Two data centers housed in the same New York building shut down by flooding sent out tweets boasting about their services and dinging rivals in the hours before Sandy hit.
They have since apologized and taken down the tweets, but it's a lesson in karma.
Peer1 and Internap share a building at 75 Broad Street in lower Manhattan. Their building flooded and engineers have been working heroically hard to get them back up and running.
Someone should warned their social-media teams. Because just as Sandy was hitting New York, Peer 1 used the storm to advertise its services and Internap used it to take a shot at competitor, Amazon.

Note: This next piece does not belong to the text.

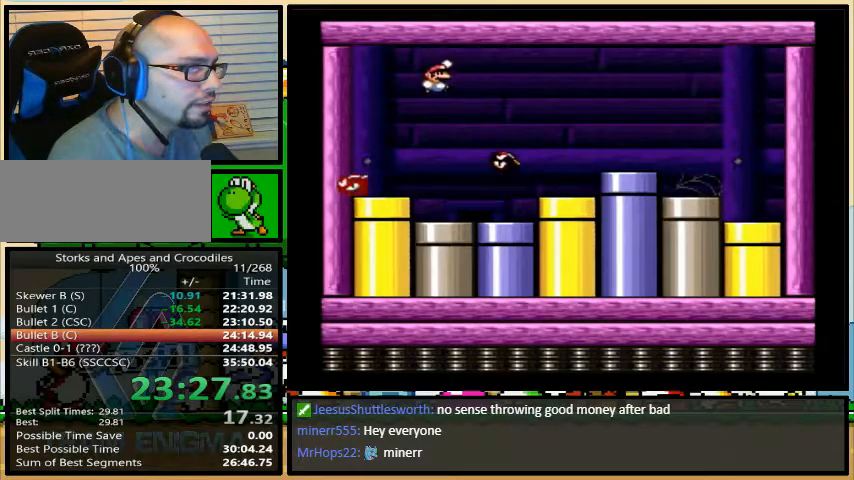
{"buttons": ["Y"], "events": [[133, "B", "up"], [167, "DPAD_UP", "down"], [200, "DPAD_LEFT", "up"], [233, "DPAD_RIGHT", "down"], [233, "DPAD_UP", "up"], [300, "DPAD_RIGHT", "up"]]}
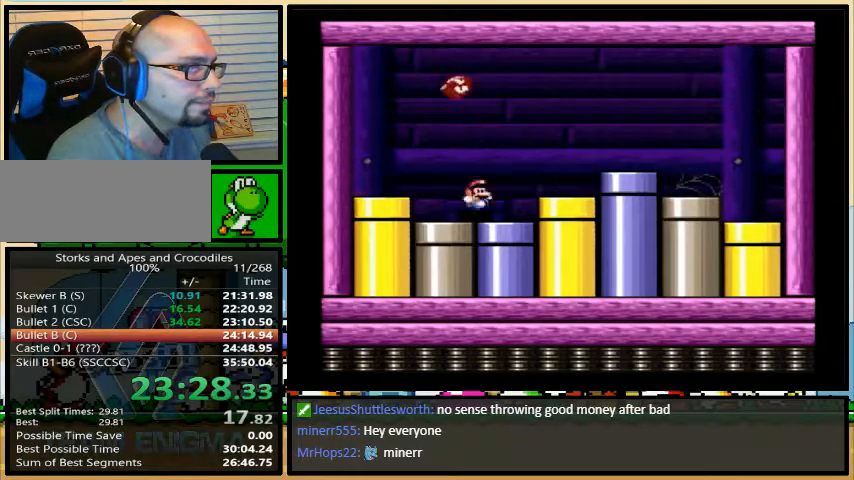
{"buttons": ["A", "Y", "DPAD_RIGHT"], "events": [[167, "DPAD_RIGHT", "down"], [400, "A", "down"]]}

Peer1 tweeted, "Storm #Sandy highlights value of storage" with a link to its site.
Customers were not amused.
@jonzo1 blasted, "Advertising your 'Cloud Storage' services in the wake of a hurricane is kind of in poor taste.
@clickrex replied, "Ironic tweet from Peer1 on the value of cloud storage when their data centre is down
@spolsky was even more annoyed, tweeting, "Dear @Peer1, please don't tweet things like that WHEN YOUR DATA CENTER IS DOWN"
Internap jabbed Amazon by tweeting, Could 'Frankenstorm' Lead To Another AWS #Outage"
@berenddeboer replied: "internap wonders if frankenstorm would lead to AWS outage, then has to abandon its data centre due to flooding."
Perhaps @matchavez said it best with his tweet, "Karma a bitch for @internap?"